The MTVA has watched with growing alarm as, over the last decade, the status of simulator-based training has risen until it gradually became the favored method for avoiding “inconvenient” sea time and practical-demonstration requirements (the Towing Officers Assessment Record, or TOAR), so as to produce “qualified” towing vessel (and other) deck officers as quickly as possible. While they may well be produced faster, they won’t really be qualified except on paper, and you can’t rely on paper when the stakes are high and the chips are down. You need skill, nerve, good judgment, proper preparation, experience, and occasionally a timely dash of luck to consistently do this job safely. Simulator training may, to very widely-varying degrees depending on the quality and sophistication of the simulator and the skill and experience of the people who program and run it, help a mariner become better. Or it may not. Worse, it can just as easily cause great harm by fooling people (from the trainees themselves to those who train them, those that employ them, oil company vetters, and the regulators and politicians overseeing the industry) into believing in the “false god” of technology as the primary answer to our training, manning, and recruitment & retention problems. It is not and cannot be.

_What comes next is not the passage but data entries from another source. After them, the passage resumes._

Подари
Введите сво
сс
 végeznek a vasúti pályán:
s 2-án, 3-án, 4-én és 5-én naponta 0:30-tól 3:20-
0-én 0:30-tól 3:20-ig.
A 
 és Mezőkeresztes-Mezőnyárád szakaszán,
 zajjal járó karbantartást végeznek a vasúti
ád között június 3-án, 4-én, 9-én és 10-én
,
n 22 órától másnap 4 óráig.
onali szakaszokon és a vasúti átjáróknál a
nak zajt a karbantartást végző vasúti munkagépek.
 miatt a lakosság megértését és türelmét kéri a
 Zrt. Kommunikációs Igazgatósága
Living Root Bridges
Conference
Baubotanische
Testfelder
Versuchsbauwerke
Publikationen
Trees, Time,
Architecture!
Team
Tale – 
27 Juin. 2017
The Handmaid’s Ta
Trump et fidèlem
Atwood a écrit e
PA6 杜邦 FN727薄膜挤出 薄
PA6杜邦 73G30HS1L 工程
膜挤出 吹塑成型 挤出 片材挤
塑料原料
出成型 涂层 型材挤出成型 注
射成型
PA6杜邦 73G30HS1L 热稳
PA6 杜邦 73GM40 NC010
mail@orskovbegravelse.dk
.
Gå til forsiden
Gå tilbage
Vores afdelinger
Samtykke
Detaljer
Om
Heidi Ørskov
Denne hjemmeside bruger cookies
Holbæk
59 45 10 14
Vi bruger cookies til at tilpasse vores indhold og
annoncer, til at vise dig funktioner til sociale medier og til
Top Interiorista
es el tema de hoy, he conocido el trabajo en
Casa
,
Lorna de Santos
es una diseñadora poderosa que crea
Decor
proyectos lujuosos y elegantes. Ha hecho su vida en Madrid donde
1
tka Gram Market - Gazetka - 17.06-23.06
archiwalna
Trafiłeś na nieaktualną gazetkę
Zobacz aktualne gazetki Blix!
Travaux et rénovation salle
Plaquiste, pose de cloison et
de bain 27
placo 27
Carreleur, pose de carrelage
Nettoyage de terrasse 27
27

The sooner we stop looking to dangerous shortcuts and quick-fixes for what are largely demographic problems (an approaching tsunami of retiring Baby Boomers combined with a long-term inability to recruit and retain a sufficient number of entry-level mariners), and accept the fact that there must be a reasonably substantial investment of time and resources to produce quality mariners, the better off the entire industry will be. Even a quick look at the licensing regulations shows that no unfair or unworkable obstacles to advancement exist: with the current towing license structure in place (it has recently been moved to 46 CFR – Parts 11.464, 11.465 & 11.466) a mariner would acquire enough sea time to qualify for Mate/Pilot  in as little as 3 years – 4 months, and for Master in just 5 years – 4 months, of actual elapsed calendar time while working an equal-time schedule (6 months a year). If the mariner is working the brutal and arguably downright-unhealthy 2-for-1 schedule (8 months of the year) the elapsed calendar time periods drop to only 2 years – 4 months and 4 years, respectively. Allowing for the inevitable delays in the licensing process caused by work schedule conflicts for attending the required schools or taking tests, mariner application mistakes, processing, approval, issuance, and the usual bureaucratic logjams of one sort or another, we’re realistically talking about producing these two grades of officers in roughly 4 to 6 years on an equal-time schedule and 3 to 41/2 years on the 2-for-1 schedule.

So there it is, summed up in a paragraph. Is this really too “burdensome” or “inefficient”? Can any reasonable, evidence-based argument be made that this is just too long to wait? Given the high levels of responsibility, skill and care required and expected of us, and the potential consequences when things go badly wrong, we think not. For many mariners, maybe even most, it’s often not long enough. The real trouble for this industry comes when we always have to learn what should be obvious the hard way.

Note: for a very detailed look at the “hawsepipe” route of advancement that still remains open for towing vessel officers see The Tugboat Hawsepipe & Other Routes To The Wheelhouse.


  1. Its important for upcoming mariners to know that you need to actually sail in the capacity of AM/S, notjust hold the credential. Most companies do not run their boats with Apprentice Mates for an entire 360 8hr days, so pay attention to how your sea service letters are worded when applying for Mate of Towing. Nobody wants to be dead ended.